NBC still plans to negotiate its bid for the rights to televise the 2014 and 2016 Olympic Games despite the U.S. Olympic Committee’s (USOC) decision to build a competing Olympic network. NBC spokesman Brian Walker said Sunday that nothing has changed. The International Olympic Committee sent a letter last week chastising the USOC for announcing its plans for a new network, saying it raised complex legal questions and also put the relationship with NBC in jeopardy, reports AP.
Former British Prime Minister Tony Blair said Sunday preparations for the London 2012 Summer Games are ahead of schedule. He told BBC Five Live’s Sportsweek program, “they’re ahead on schedule on most of the building which is incredible at this stage and the preparations are going extremely well.
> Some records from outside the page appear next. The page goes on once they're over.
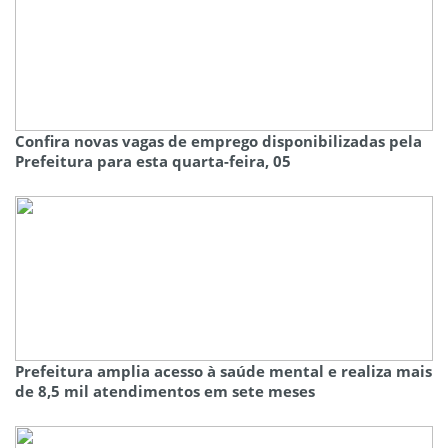
Confira novas vagas de emprego disponibilizadas pela
Prefeitura para esta quarta-feira, 05
Prefeitura amplia acesso à saúde mental e realiza mais
de 8,5 mil atendimentos em sete meses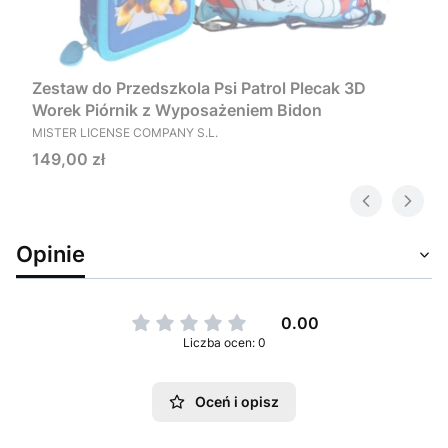
Zestaw do Przedszkola Psi Patrol Plecak 3D
Worek Piórnik z Wyposażeniem Bidon
PRODUCENT
MISTER LICENSE COMPANY S.L.
Cena
149,00 zł
Opinie
0.00
Liczba ocen: 0
Oceń i opisz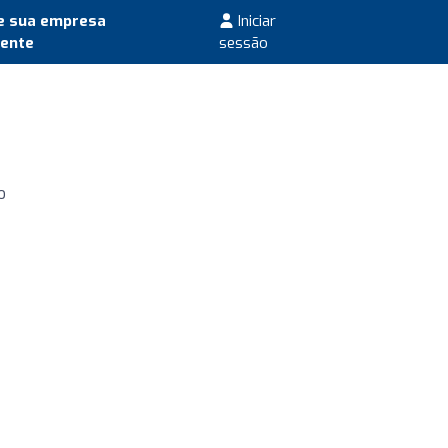
e sua empresa
Iniciar
mente
sessão
o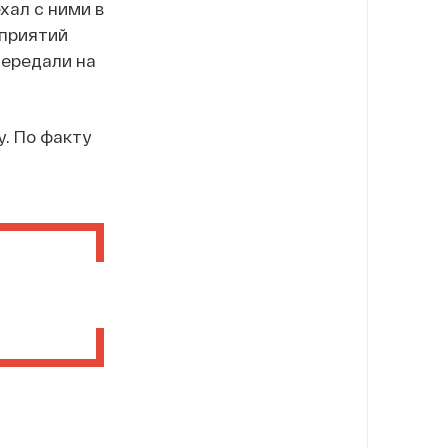
хал с ними в
оприятий
передали на
. По факту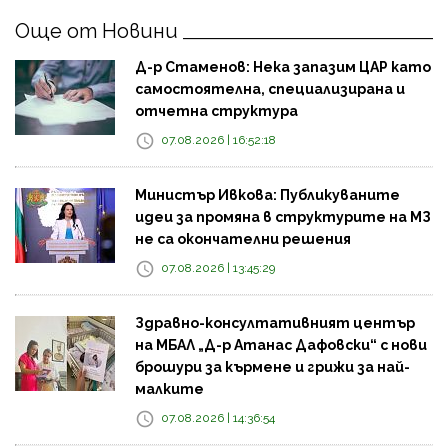
Още от Новини
Д-р Стаменов: Нека запазим ЦАР като
самостоятелна, специализирана и
отчетна структура
07.08.2026 | 16:52:18
Министър Ивкова: Публикуваните
идеи за промяна в структурите на МЗ
не са окончателни решения
07.08.2026 | 13:45:29
Здравно-консултативният център
на МБАЛ „Д-р Атанас Дафовски“ с нови
брошури за кърмене и грижи за най-
малките
07.08.2026 | 14:36:54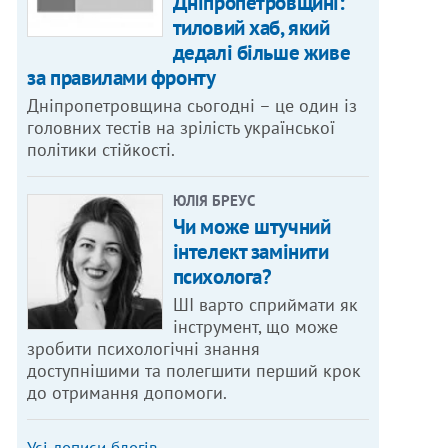
Дніпропетровщині:
тиловий хаб, який
дедалі більше живе
за правилами фронту
Дніпропетровщина сьогодні – це один із
головних тестів на зрілість української
політики стійкості.
ЮЛІЯ БРЕУС
Чи може штучний
інтелект замінити
психолога?
ШІ варто сприймати як
інструмент, що може
зробити психологічні знання
доступнішими та полегшити перший крок
до отримання допомоги.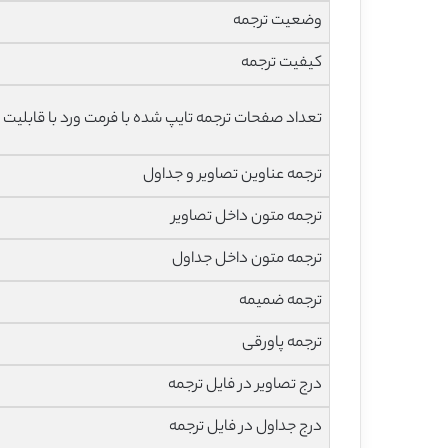
وضعیت ترجمه
کیفیت ترجمه
تعداد صفحات ترجمه تایپ شده با فرمت ورد با قابلیت 
ترجمه عناوین تصاویر و جداول
ترجمه متون داخل تصاویر
ترجمه متون داخل جداول
ترجمه ضمیمه
ترجمه پاورقی
درج تصاویر در فایل ترجمه
درج جداول در فایل ترجمه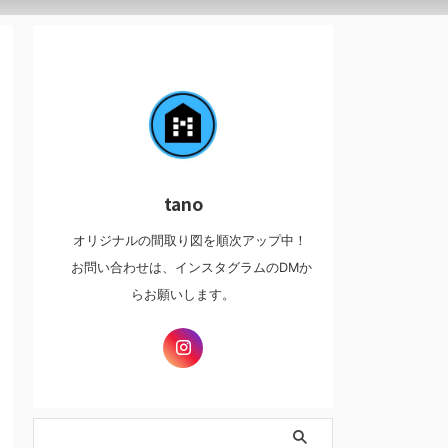
tano
オリジナルの間取り図を順次アップ中！
お問い合わせは、インスタグラムのDMか
らお願いします。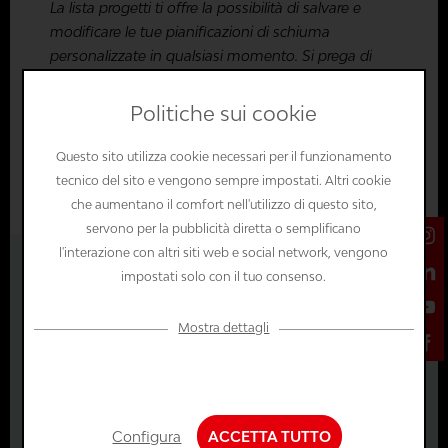
La lista progetti ti offre la possibilità di salvare e
modificare le tue pianificazioni di schiuma
personalizzate in qualsiasi momento. Si prega di
accedere o creare un account negozio per poter
utilizzare la lista progetti.
Politiche sui cookie
Accedi
Questo sito utilizza cookie necessari per il funzionamento
tecnico del sito e vengono sempre impostati. Altri cookie
che aumentano il comfort nell'utilizzo di questo sito,
servono per la pubblicità diretta o semplificano
l'interazione con altri siti web e social network, vengono
da 114,20 € *
impostati solo con il tuo consenso.
incl. IVA.
+ spese di spedizione
Mostra dettagli
Prezzo del schiuma
Configurazione
Tecnico necessario
+
-
Configura
ACCETTA TUTTO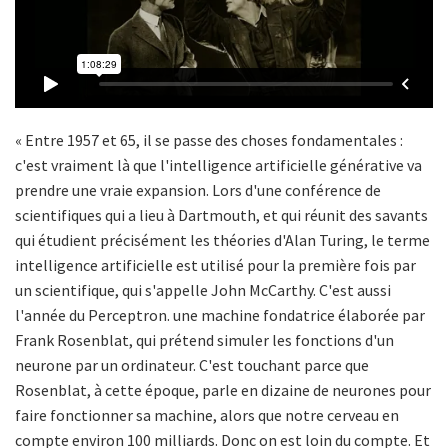
« Entre 1957 et 65, il se passe des choses fondamentales :
c'est vraiment là que l'intelligence artificielle générative va
prendre une vraie expansion. Lors d'une conférence de
scientifiques qui a lieu à Dartmouth, et qui réunit des savants
qui étudient précisément les théories d'Alan Turing, le terme
intelligence artificielle est utilisé pour la première fois par
un scientifique, qui s'appelle John McCarthy. C'est aussi
l'année du Perceptron. une machine fondatrice élaborée par
Frank Rosenblat, qui prétend simuler les fonctions d'un
neurone par un ordinateur. C'est touchant parce que
Rosenblat, à cette époque, parle en dizaine de neurones pour
faire fonctionner sa machine, alors que notre cerveau en
compte environ 100 milliards. Donc on est loin du compte. Et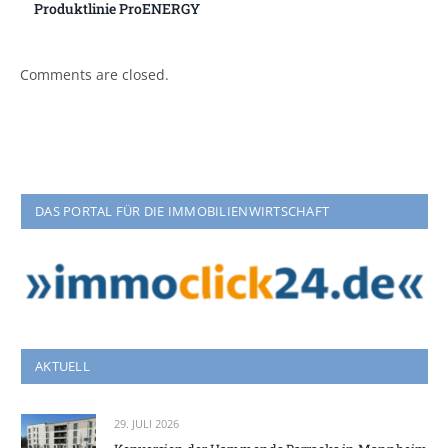
Produktlinie ProENERGY
Comments are closed.
DAS PORTAL FÜR DIE IMMOBILIENWIRTSCHAFT
AKTUELL
29. JULI 2026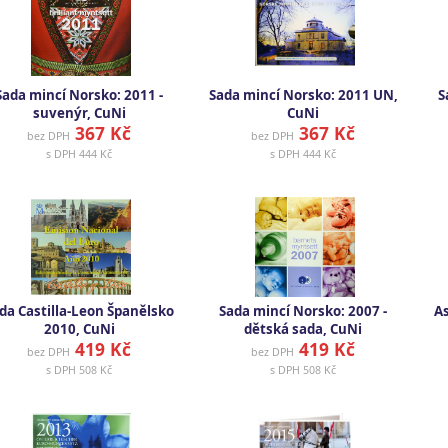
Sada mincí Norsko: 2011 -
Sada mincí Norsko: 2011 UN,
S
suvenýr, CuNi
CuNi
367 Kč
367 Kč
bez DPH
bez DPH
s DPH
444 Kč
s DPH
444 Kč
da Castilla-Leon Španělsko
Sada mincí Norsko: 2007 -
As
2010, CuNi
dětská sada, CuNi
419 Kč
419 Kč
bez DPH
bez DPH
s DPH
508 Kč
s DPH
508 Kč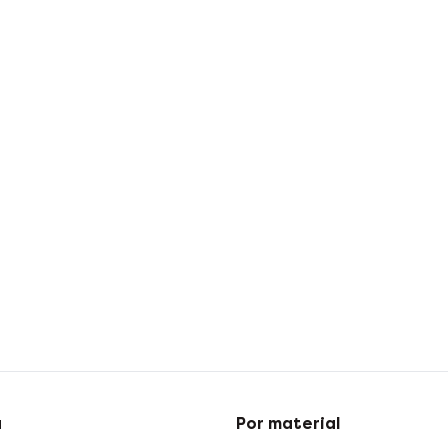
a
Por material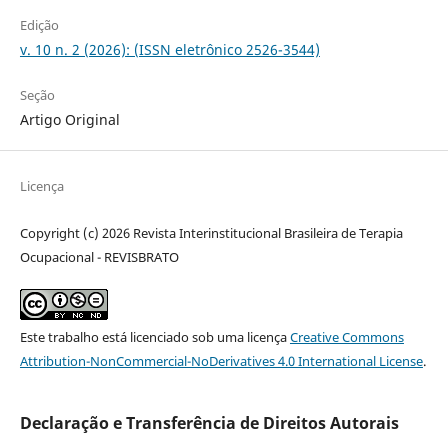
Edição
v. 10 n. 2 (2026): (ISSN eletrônico 2526-3544)
Seção
Artigo Original
Licença
Copyright (c) 2026 Revista Interinstitucional Brasileira de Terapia
Ocupacional - REVISBRATO
Este trabalho está licenciado sob uma licença
Creative Commons
Attribution-NonCommercial-NoDerivatives 4.0 International License
.
Declaração e Transferência de Direitos Autorais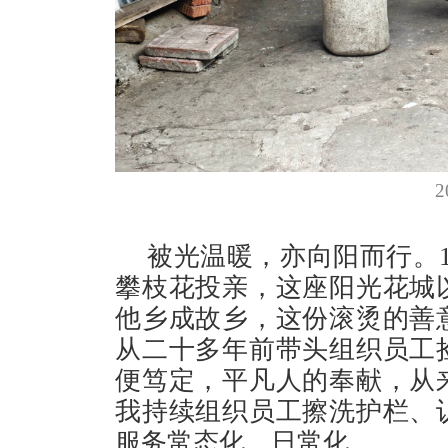
被光温暖，亦向阳而行。1
攀枝花投亲，这座阳光花城
他乡成故乡，这份滚烫的善
从二十多年前带头组织员工
便笃定，平凡人的奉献，从
我持续组织员工擦洗护栏、
服务常态化、日常化。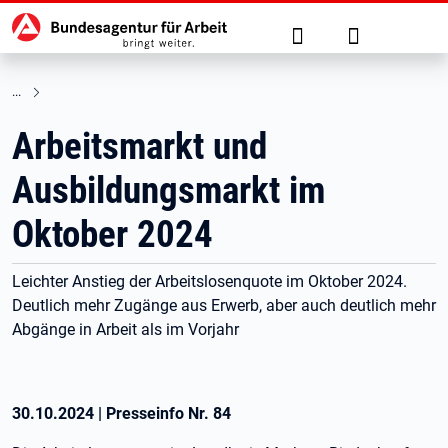
Hauptnavigation
zu den Hauptinhalten springen
Suche
Anmelden
Arbeitsmarkt und
Ausbildungsmarkt im
Oktober 2024
Leichter Anstieg der Arbeitslosenquote im Oktober 2024.
Deutlich mehr Zugänge aus Erwerb, aber auch deutlich mehr
Abgänge in Arbeit als im Vorjahr
30.10.2024
|
Presseinfo Nr.
84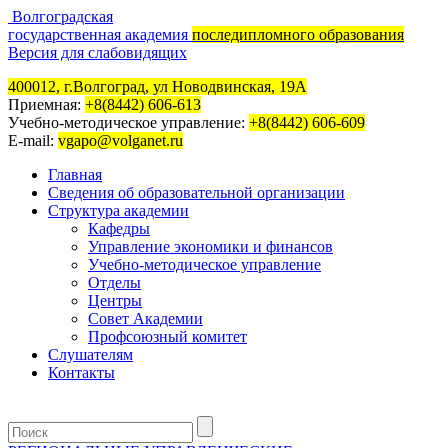
Волгоградская
государственная академия
последипломного образования
Версия для слабовидящих
400012, г.Волгоград, ул Новодвинская, 19А
Приемная:
+8(8442) 606-613
Учебно-методическое управление:
+8(8442) 606-609
E-mail:
vgapo@volganet.ru
Главная
Сведения об образовательной организации
Структура академии
Кафедры
Управление экономики и финансов
Учебно-методическое управление
Отделы
Центры
Совет Академии
Профсоюзный комитет
Слушателям
Контакты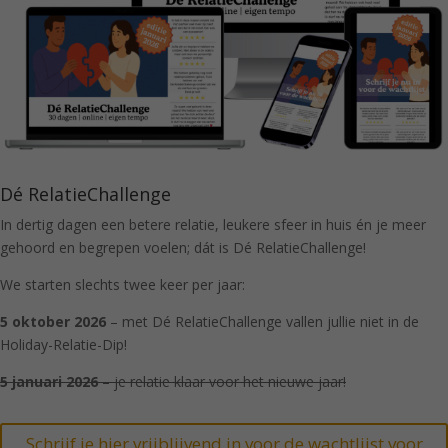
Dé RelatieChallenge
In dertig dagen een betere relatie, leukere sfeer in huis én je meer
gehoord en begrepen voelen; dát is Dé RelatieChallenge!
We starten slechts twee keer per jaar:
5 oktober 2026
– met Dé RelatieChallenge vallen jullie niet in de
Holiday-Relatie-Dip!
5 januari 2026
– je relatie klaar voor het nieuwe jaar!
Schrijf je hier vrijblijvend in voor de wachtlijst voor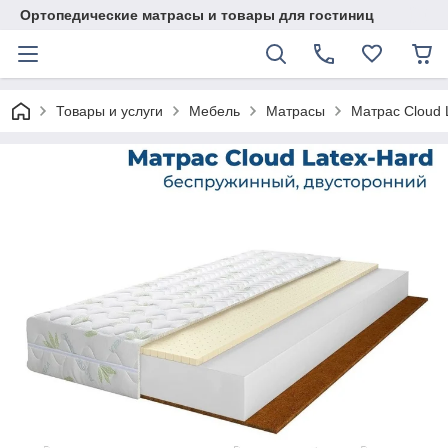
Ортопедические матрасы и товары для гостиниц
Товары и услуги
Мебель
Матрасы
Матрас Cloud 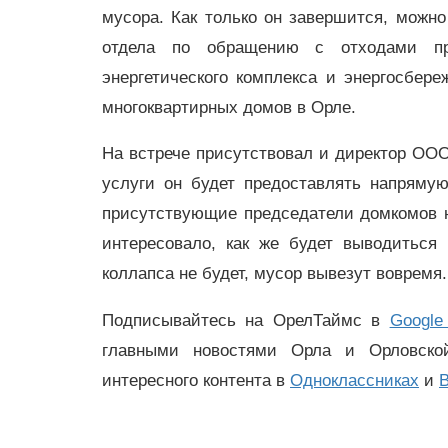
мусора. Как только он завершится, можно
отдела по обращению с отходами пр
энергетического комплекса и энергосбе
многоквартирных домов в Орле.
На встрече присутствовал и директор ОО
услуги он будет предоставлять напряму
присутствующие председатели домкомов н
интересовало, как же будет выводиться
коллапса не будет, мусор вывезут вовремя
Подписывайтесь на ОрелТаймс в
Google
главными новостями Орла и Орловск
интересного контента в
Одноклассниках
и
В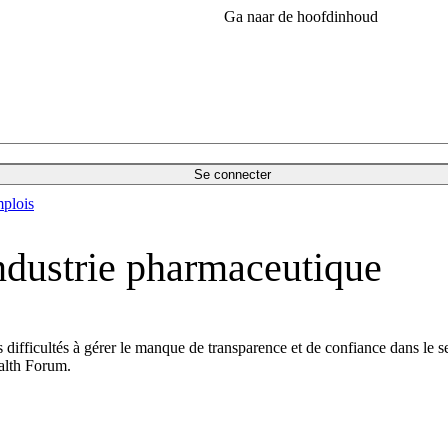
Ga naar de hoofdinhoud
Se connecter
plois
ndustrie pharmaceutique
 difficultés à gérer le manque de transparence et de confiance dans le
ealth Forum.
If you take where most bids have got to at this stage they have done a remarkable job. The delivery of the infrastructure and the stadiums has been done superbly”. Blair said he believes London would still have bid for the Games even in the current economic downturn. He said, “when the Olympics happens, for those weeks and in the run-up it is the major event in the world. There is no doubt at all it is going to be worth London’s while to have hosted the Olympics which is why there is such strong competition now for any Olympic bid”.
London 2012 organizing committee chairman Sebastian Coe rejected any suggestions that public spending cuts could jeopardize funding for the 2012 Games. Despite the fact that the financial crisis has put the government under huge pressure to implement public sector cutbacks after billions of pounds were spent bailing out the troubled banking sector, AFP quotes Coe saying expenditure on the Games will not be reduced. He said, “the budgets are set, so stories that the Olympics might suffer from cuts in public spending are inaccurate. The budget for the infrastructure is set, remains in place and is resilient. The budget for staging has nothing to do with public spending. We have to raise every penny we spend from the private sector”. He added, “so far we’ve raised more money than any host city has ever raised – just over half a billion pounds”.